Page MenuHomePhabricator

Remove MetaMTA-specific retry/rate limiting code
Closed, ResolvedPublic

Description

I'm seeing these maybe once a day on my daemon logs:

[2013-12-04 18:15:20] EXCEPTION: (PhutilProxyException) Error while executing task ID 419064 from queue.
 {>} (Exception) Trying to send an email before next retry! now=1386180920, next=1386180921 at 
 [phabricator/src/applications/metamta/storage/PhabricatorMetaMTAMail.php:357]
#0 PhabricatorMetaMTAMail::sendNow() called at [phabricator/src/applications/metamta/PhabricatorMetaMTAWorker.php:25]
#1 PhabricatorMetaMTAWorker::doWork() called at [phabricator/src/infrastructure/daemon/workers/PhabricatorWorker.php:84]
#2 PhabricatorWorker::executeTask() called at [phabricator/src/infrastructure/daemon/workers/storage/PhabricatorWorkerActiveTask.php:122]
#3 PhabricatorWorkerActiveTask::executeTask() called at [phabricator/src/infrastructure/daemon/workers/PhabricatorTaskmasterDaemon.php:19]
#4 PhabricatorTaskmasterDaemon::run() called at [libphutil/src/daemon/PhutilDaemon.php:81]
#5 PhutilDaemon::execute() called at [libphutil/scripts/daemon/exec/exec_daemon.php:112]

(I've added the timestamp in there to get a better look).
The time difference is almost always around 1-5 milliseconds too soon.

I've only ever seen it with regards to emails.

Event Timeline

avivey raised the priority of this task from to Needs Triage.
avivey updated the task description. (Show Details)
avivey added a project: Daemons.
avivey added a subscriber: avivey.

My guess is that this is a > which should be a >= or something.
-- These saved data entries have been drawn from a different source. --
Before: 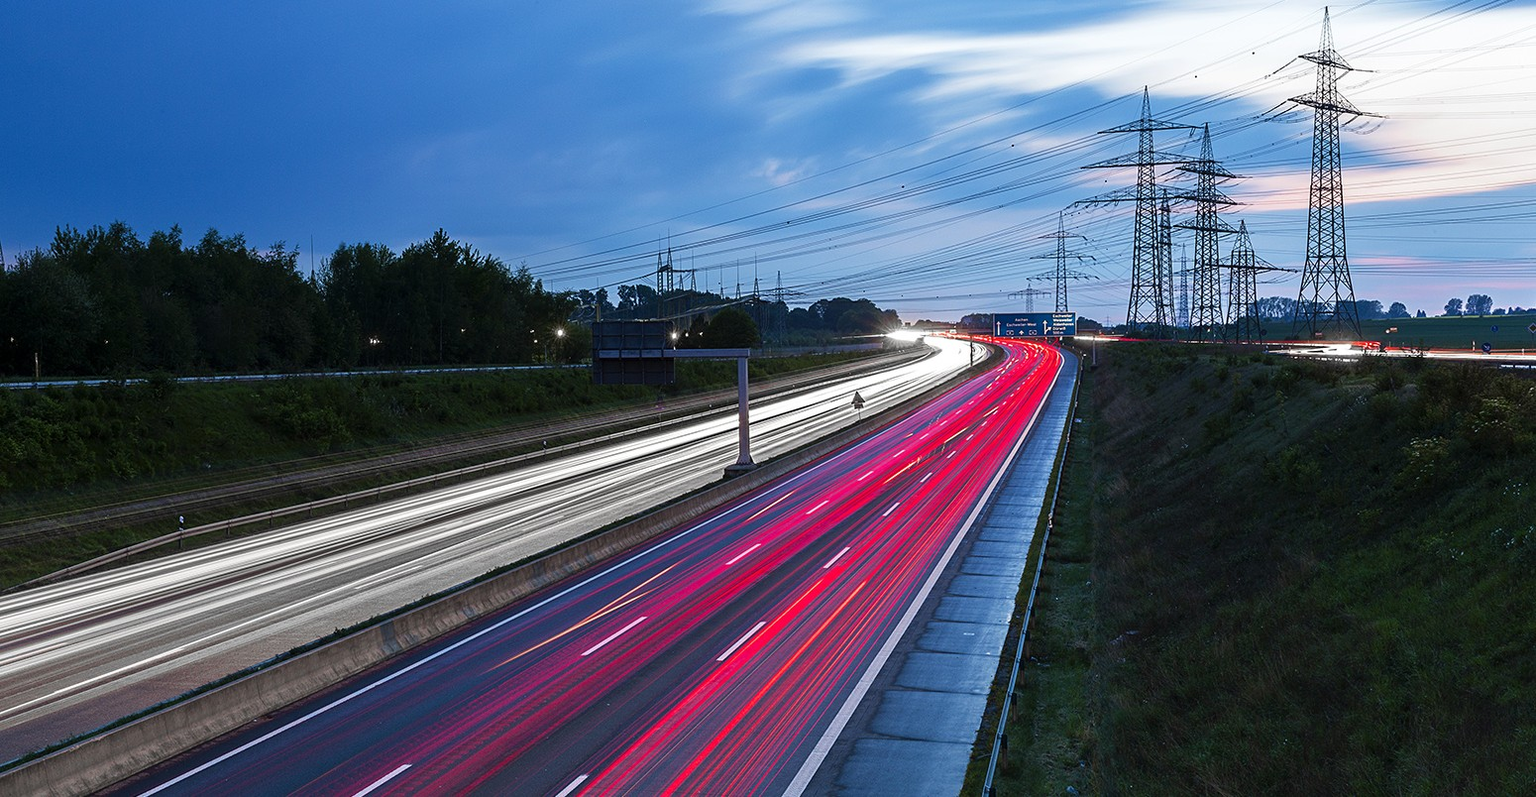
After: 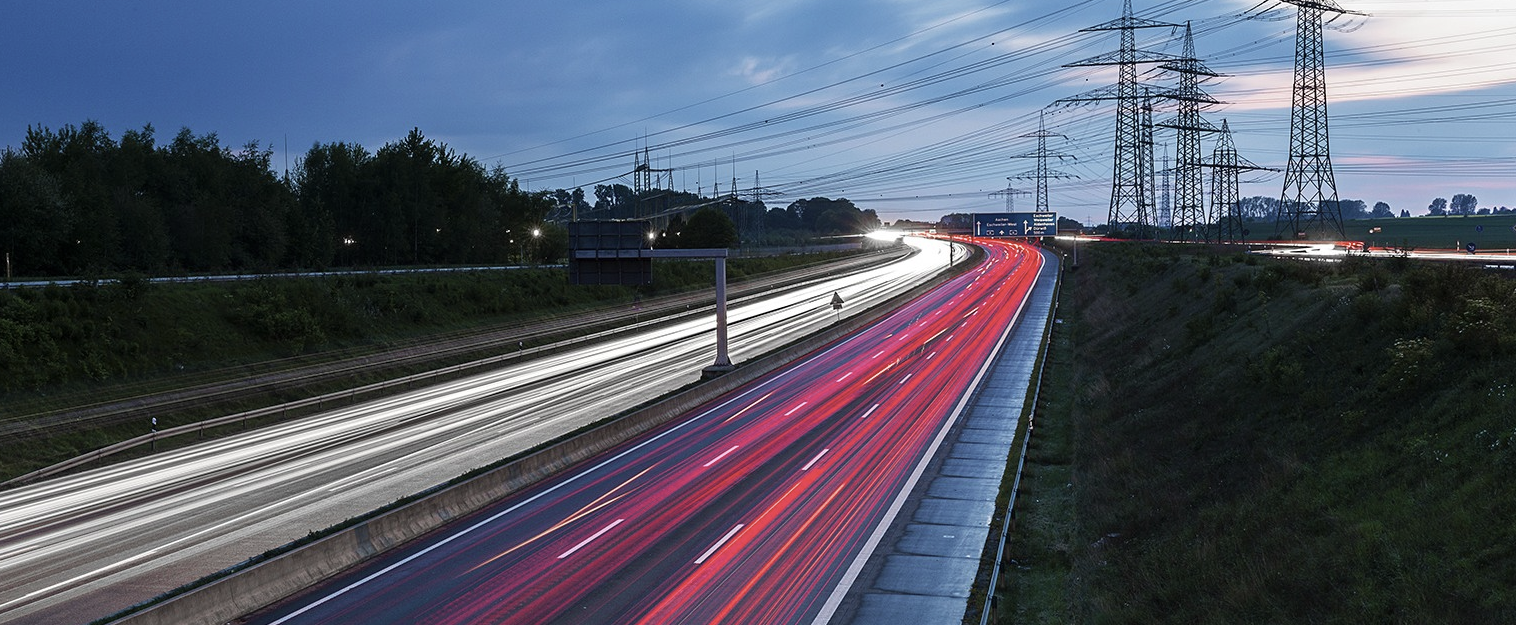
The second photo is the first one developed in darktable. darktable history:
contrast brightness saturation: saturation -0.053
crop and rotate: left 1.881%, top 12.82%, right 0.258%, bottom 9.412%
color correction: highlights b* 0.05, saturation 0.778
Mail is the only thing that has this additional supplemental check. It's no longer really necessary (long ago, mail wasn't part of the task queue, but we got that cleaned up and merged at some point) so a cleaner fix might be to just remove it entirely, although sending mail is a heavy enough side effect that it's not terrible to retain it as an extra check either, as long as it's not making a mess.

Hmm, is your MySQL clock about 20 seconds off of your PHP clock, maybe? You can check the former with:

SELECT UNIX_TIMESTAMP();

You can check the latter with:

$ php -r 'echo time()."\n";'

From a cursory read of the code, it looks like we're putting at least 15 seconds of buffer into the queue, so it's easier to imagine that this could be a clock skew issue than a race.

On reviewing the code, I'm leaning toward removing the redundant mechanism in MetaMTA, but verifying that it's a clock skew issue would give me far greater confidence about doing that.

No, my mysql and php (and everything else) are on the same machine, so there's no time difference there:

$ mysql -Be 'select unix_timestamp()'; php -r 'echo time()."\n";'
unix_timestamp()
1386268344
1386268344

...

epriestley renamed this task from Daemon wakes up a little early to Remove MetaMTA-specific retry/rate limiting code.Dec 8 2013, 4:33 PM
epriestley updated the task description. (Show Details)

I'm just going to nuke the old code anyway, the new stuff is better on a lot of dimensions.